“It sucks that we miss people like that. You think you’ve accepted that someone is out of your life, that you’ve grieved and it’s over, and then bam. One little thing, and you feel like you’ve lost that person all over again.”
― Rachel Hawkins, Demonglass
Sometimes, something as simple as a picture or quote can sum up feelings inside. I came upon Rachel’s words and knew immediately what she was referring to. In the immediate days, weeks and months following my loss, grief felt like a constant dark cloud of disbelief and sadness. I recall that for the longest time, my dad’s death was the first and last thought of the day. Each bringing with it the same question – did this really happen?
Over time, some partly cloudy and even sunny days started to emerge. I still think of my dad daily, but thoughts turned from the way he died to more positive memories and wishes that he was still around to share his laugh, stories and listening ear. Yet, every now and then, even as I approach the two-year mark, an unexpected grief “flash” will catch me off guard... A song on the radio, the way other young women talk about their father-daughter outings, an old business card I find with a note he scratched on the back. I give myself permission to live in the moment and feel what my mind wants me to feel at that time. I don‘t think those flashes will ever go away, and I am perfectly ok with that. Grief does not have an expiration date.
lisleman says
I just read the write-up in the Chicago Tribune (I still read a tree related paper). The three of you are doing a great thing. Your efforts add positively to a negative event. all the best
Becky says
I too read the article in the Trib. Besides the obvious good you are doing regarding addressing the loss of your dads through suicide and the need for family members to talk about it, you need to know another way you are helping. Although I lost my dad in a different way – lung cancer – your reflections and descriptions of loss, grief and coping are so profound and very well written for anyone experiencing grief. This happens to be my parents’ anniversary and I sent several of your quotes to my mom who deeply appreciated it. I so related to your description of your dream and how happy it made you to see your dad again. Even though I’m a vivid dreamer, for months I never dreamed about my dad – and when it happened, it made me feel happy and comforted.

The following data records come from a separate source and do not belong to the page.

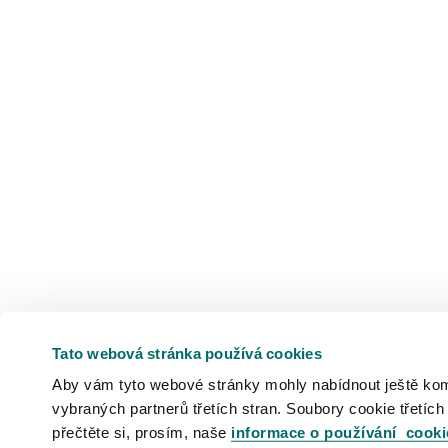
Tato webová stránka používá cookies
Aby vám tyto webové stránky mohly nabídnout ještě komfo
vybraných partnerů třetích stran. Soubory cookie třetích
přečtěte si, prosím, naše
informace o používání cooki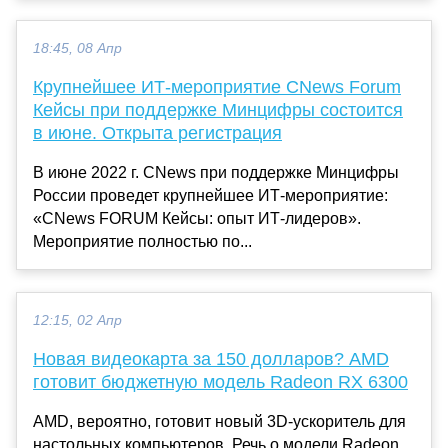
18:45, 08 Апр
Крупнейшее ИТ-мероприятие CNews Forum
Кейсы при поддержке Минцифры состоится
в июне. Открыта регистрация
В июне 2022 г. CNews при поддержке Минцифры
России проведет крупнейшее ИТ-мероприятие:
«CNews FORUM Кейсы: опыт ИТ-лидеров».
Мероприятие полностью по...
12:15, 02 Апр
Новая видеокарта за 150 долларов? AMD
готовит бюджетную модель Radeon RX 6300
AMD, вероятно, готовит новый 3D-ускоритель для
настольных компьютеров. Речь о модели Radeon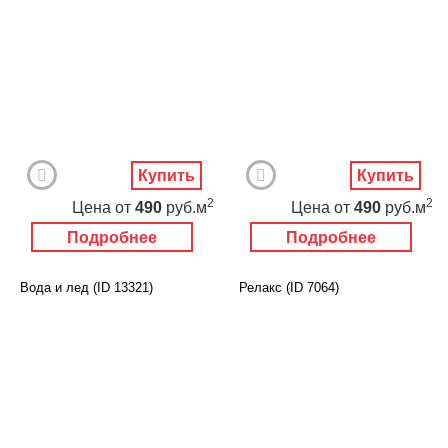
Купить
Купить
2
2
Цена
от
490
руб.м
Цена
от
490
руб.м
Подробнее
Подробнее
Вода и лед (ID 13321)
Релакс (ID 7064)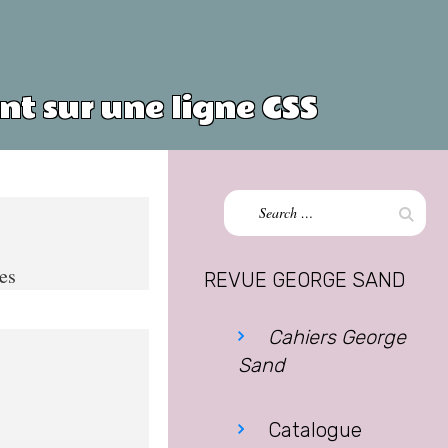
t sur une ligne CSS
Search
Sear
for:
es
REVUE GEORGE SAND
Cahiers George
Sand
Catalogue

I would never want to sound like I’m comparing my loss with yours or lessen the impact that a death from suicide creates. But I did feel you needed to know that your words also reached beyond your original intent and helped at least 2 people (my mom and me) get through a difficult day. Thank you for your hard work and courage.
** I am very much interested in knowing where you ordered your “love, dad” bracelet. What a wonderful idea. I would love to have something like that.
Becky says
Thank you for sharing your stories with us, as well! This is why we created a place for people to come listen, read and share and do hope you will continue to do so.
I purchased the bracelet through Etsy! The shop is called Surfing Silver. http://www.etsy.com/shop/surfingsilver
Abbey says
Thank you for sharing your story! I just happened to come across your story in an article featured in my hometown paper. I took it as a sign from my dad, pops. I lost my dad to suicide two months ago and your blog has brought me hope & strength. I used to talk to my dad every single day, now there is a void that will never be filled. Every one loved my dad, he had so many friends and touched so many lives by his big smile and kind heart. He will never know the lives he has changed! While I will never have the answers I am looking for, but it’s comforting to read your stories know that it will get easier – I will survive.